その証拠に、サヤの割り込みをよいしおだ、とばかりに、偏屈な相手からそっと数人立ち去った。
「なに?」
その、些細な返答ひとつにも皮肉をこめた言い方に、さらに周囲の数名が引いた。
「お元気そうで、うれしいです!」
ここで笑顔で押し、の姿勢を崩さずに踏み込んでゆける度胸。サヤが消防団時代に培ったものを伺い知ることができよう。
「トージン先生ですよね!」
「いかにも」
「覚えていらっしゃらないかもしれませんが! 私、昔お世話になった消防団のサヤです!」
「消防団?」
〈私に、〈白の地〉全地域の狩猟許可を取るよう勧めてくれた方よ〉
サヤは、この頑迷そうな老人をそのように語っていた。大事な恩人だと。
しかし、トーガとダンは、その話とこの人物は印象がずいぶん異なると感じていた。人は見かけにはよらないが。
「消防団……あっ! ヴィドーのか?」
「はい! あの時はお世話になりました!」
「あの騒々しいハナ垂れ娘か。顔がガキのままだな! お前のような騒々しい奴は、全地域の狩猟許可でも取れば、存分に暴れられて、ちょうどいいだろうよ!」
「はい! その通り、取得しましたっ!」
えっ。
トーガとダンは、トージン先生と呼ばれたこの老人が、明らかにサヤの言葉で動揺したのを見て取った。
(これは)
トーガもダンも、おそらく同じことが胸中をよぎっている。
(サヤ。
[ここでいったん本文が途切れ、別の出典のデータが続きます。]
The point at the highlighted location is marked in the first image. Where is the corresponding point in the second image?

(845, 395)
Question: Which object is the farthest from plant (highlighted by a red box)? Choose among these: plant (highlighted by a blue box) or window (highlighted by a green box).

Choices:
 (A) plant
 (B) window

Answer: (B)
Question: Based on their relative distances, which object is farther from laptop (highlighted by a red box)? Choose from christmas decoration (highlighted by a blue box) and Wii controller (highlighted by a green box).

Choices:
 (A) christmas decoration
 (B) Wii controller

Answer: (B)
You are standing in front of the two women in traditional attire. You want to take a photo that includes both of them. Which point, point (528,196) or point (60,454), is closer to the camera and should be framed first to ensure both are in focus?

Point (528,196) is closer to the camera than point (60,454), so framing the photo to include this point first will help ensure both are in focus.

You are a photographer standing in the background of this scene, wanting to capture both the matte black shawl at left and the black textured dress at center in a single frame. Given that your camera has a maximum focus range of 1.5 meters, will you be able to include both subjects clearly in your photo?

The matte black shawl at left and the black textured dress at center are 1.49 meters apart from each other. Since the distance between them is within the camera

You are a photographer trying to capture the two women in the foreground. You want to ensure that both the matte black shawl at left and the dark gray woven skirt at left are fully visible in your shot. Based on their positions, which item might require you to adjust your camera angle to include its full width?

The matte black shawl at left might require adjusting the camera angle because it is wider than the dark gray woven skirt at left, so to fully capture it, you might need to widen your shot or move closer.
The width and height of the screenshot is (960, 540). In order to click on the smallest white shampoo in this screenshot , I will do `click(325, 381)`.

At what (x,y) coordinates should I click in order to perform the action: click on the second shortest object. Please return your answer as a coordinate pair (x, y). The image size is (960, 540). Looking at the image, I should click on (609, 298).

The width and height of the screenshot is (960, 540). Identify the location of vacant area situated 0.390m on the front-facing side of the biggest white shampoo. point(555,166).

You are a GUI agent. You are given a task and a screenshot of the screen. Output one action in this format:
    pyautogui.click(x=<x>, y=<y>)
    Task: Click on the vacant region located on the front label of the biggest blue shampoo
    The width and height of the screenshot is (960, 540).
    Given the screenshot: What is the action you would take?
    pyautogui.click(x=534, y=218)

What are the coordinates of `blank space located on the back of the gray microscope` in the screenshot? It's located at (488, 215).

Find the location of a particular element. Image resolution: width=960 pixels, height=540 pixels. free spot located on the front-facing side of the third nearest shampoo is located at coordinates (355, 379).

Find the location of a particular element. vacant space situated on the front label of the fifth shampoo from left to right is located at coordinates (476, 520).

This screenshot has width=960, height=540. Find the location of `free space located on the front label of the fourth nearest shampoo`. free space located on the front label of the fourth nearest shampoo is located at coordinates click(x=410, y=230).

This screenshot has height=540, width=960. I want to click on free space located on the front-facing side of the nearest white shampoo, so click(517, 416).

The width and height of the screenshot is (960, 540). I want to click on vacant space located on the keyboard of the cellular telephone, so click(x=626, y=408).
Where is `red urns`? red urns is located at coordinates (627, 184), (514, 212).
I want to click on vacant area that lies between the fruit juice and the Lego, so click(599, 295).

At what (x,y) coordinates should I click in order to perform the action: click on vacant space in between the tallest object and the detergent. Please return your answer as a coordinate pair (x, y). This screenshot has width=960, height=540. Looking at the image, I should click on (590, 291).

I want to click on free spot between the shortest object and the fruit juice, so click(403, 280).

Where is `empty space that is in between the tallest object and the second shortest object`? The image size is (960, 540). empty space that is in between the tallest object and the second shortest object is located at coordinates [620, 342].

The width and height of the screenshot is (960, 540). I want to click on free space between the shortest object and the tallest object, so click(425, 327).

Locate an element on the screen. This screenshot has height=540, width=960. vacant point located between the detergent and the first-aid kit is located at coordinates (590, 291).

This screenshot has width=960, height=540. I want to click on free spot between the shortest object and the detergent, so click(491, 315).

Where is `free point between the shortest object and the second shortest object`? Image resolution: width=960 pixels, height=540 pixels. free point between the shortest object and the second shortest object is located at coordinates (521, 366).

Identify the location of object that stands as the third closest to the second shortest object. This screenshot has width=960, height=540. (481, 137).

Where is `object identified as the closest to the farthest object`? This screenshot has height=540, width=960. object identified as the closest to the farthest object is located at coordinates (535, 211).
それ、そもそも〈勧められた〉とはほど遠い話じゃなかったのか?)
「本当に取得しただと?」
「はい!」
「……」
皮肉を真に受ける人間が、世の中にはいる。
「ば、バカもん!」
皮肉屋というのは、そういう人間を目の前に、いかなる心持ちとなるのだろうか。
「本当に取得した! なんというバカ娘だ!」
「はい!」
おや。
周りの野次馬は、トージン師の顔色が変わったことをいぶかしんだ。
酒で上気していたが、またいっそう赤くなったぞ?
「この、ハナ垂れ娘!」
「はい!」
「バカもん!」
「はい!」
「狩猟許可だと?」
「はい!」
「全地域の!」
「はい!」
なんだかよくわからなくなってきた。
「危険生物の地域は難関だぞ!」
「取りました!」
「自分からそんなところに首を突っ込むとは、バカもん!」
「はい!」
野次馬たちも、だんだんわかってきた。
この困った老人にも、慕ってくる若者のひとりはいるのだ。
「このお嬢さんのおかげで、今晩の献立はヤマナキウサギの煮込み料理ですよ。うちの自慢のソースで煮込みましたよ」
おかみさんがこっそりと知らせたのだが、みなあまり聞いていなかった。